» **Task to carry out**:
Count the lines in the entries below that contain the word "Interiorismo". Reply with that number only.

▬▬▬

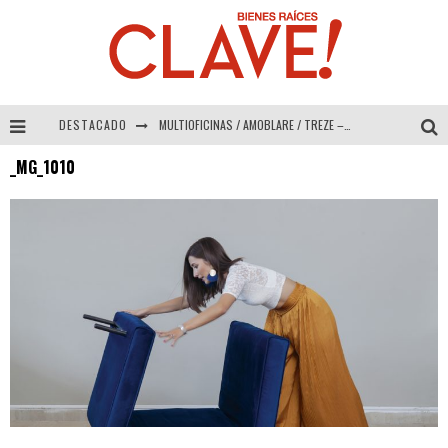
DESTACADO
MULTIOFICINAS / AMOBLARE / TREZE – Especial Interiorismo & Decoración 2026
_MG_1010
Abad Vergara Arquitectos – Especial Interiorismo & Decoración 2026
COLINEAL – Especial Interiorismo & Decoración 2026
ADRIANA HOYOS DESIGN STUDIO – Especial Interiorismo & Decoración 2026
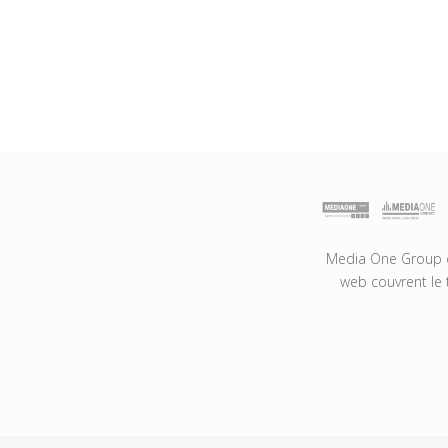
Media One Group es
web couvrent le 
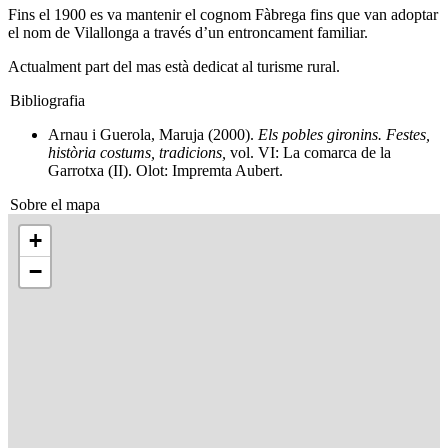
Fins el 1900 es va mantenir el cognom Fàbrega fins que van adoptar
el nom de Vilallonga a través d’un entroncament familiar.
Actualment part del mas està dedicat al turisme rural.
Bibliografia
Arnau i Guerola, Maruja (2000).
Els pobles gironins. Festes,
història costums, tradicions,
vol. VI: La comarca de la
Garrotxa (II). Olot: Impremta Aubert.
Sobre el mapa
+
−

▬▬▬

» **Output below**:
4